Als vorläufiger Sieger in der Auseinandersetzung kann sich Parlamentschef Norbert Lammert fühlen. Der Christdemokrat hatte sich den Zorn der eigenen Fraktionsspitze zugezogen, weil er vor der Abstimmung über den Euro-Rettungsschirm im Herbst 2011 zwei Abweichler von CDU und FDP fünf Minuten reden ließ.

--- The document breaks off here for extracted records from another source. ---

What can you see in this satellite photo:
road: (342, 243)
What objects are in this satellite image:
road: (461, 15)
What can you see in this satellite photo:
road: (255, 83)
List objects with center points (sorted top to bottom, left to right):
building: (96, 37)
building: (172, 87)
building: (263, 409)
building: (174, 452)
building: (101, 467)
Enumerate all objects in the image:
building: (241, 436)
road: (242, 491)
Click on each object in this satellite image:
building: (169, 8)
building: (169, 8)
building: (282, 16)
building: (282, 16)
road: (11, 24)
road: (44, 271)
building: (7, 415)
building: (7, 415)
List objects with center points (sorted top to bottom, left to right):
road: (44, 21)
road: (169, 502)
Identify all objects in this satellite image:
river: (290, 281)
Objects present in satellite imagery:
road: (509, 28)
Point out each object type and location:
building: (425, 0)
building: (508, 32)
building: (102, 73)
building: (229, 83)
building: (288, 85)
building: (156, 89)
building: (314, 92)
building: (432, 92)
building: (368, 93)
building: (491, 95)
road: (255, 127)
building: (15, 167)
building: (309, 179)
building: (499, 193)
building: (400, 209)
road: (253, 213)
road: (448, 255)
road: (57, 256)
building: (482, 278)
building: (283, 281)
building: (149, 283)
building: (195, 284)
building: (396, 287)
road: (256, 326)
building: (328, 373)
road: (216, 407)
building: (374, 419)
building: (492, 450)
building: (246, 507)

Eigentlich kann sich Lammert mit seiner Position juristisch auf der sicheren Seite fühlen. In Artikel 38 des Grundgesetzes heißt es über die Abgeordneten eindeutig: „Sie sind Vertreter des ganzen Volkes, an Aufträge und Weisungen nicht gebunden und nur ihrem Gewissen unterworfen.“
Aber so völlig frei sind die Mitglieder des Bundestags dann doch nicht. Schon seit Jahrzehnten versuchen die Fraktionsspitzen mit allen möglichen Mitteln, eigene Abgeordnete davon abzuhalten, abweichende Positionen im Plenum zu Protokoll zu geben. Für die einen ist das normale Fraktionsdisziplin, für andere schlichtweg Fraktionszwang. Wer öfter ausschert, muss mit Sanktionen rechnen — etwa bei der nächsten Bundestagswahl nicht mehr aufgestellt oder bei der Vergabe von Posten übergangen zu werden.
Die Befürworter einer strikten Fraktionsdisziplin argumentieren, damit werde die Arbeitsfähigkeit des Parlaments gesichert. So stellte der bei den Grünen ausgetretene Abgeordnete Thomas Wüppesahl 1990 vom Rednerpult aus an einem Tag 460 Änderungsanträge, was die Parlamentsverwaltung völlig überforderte.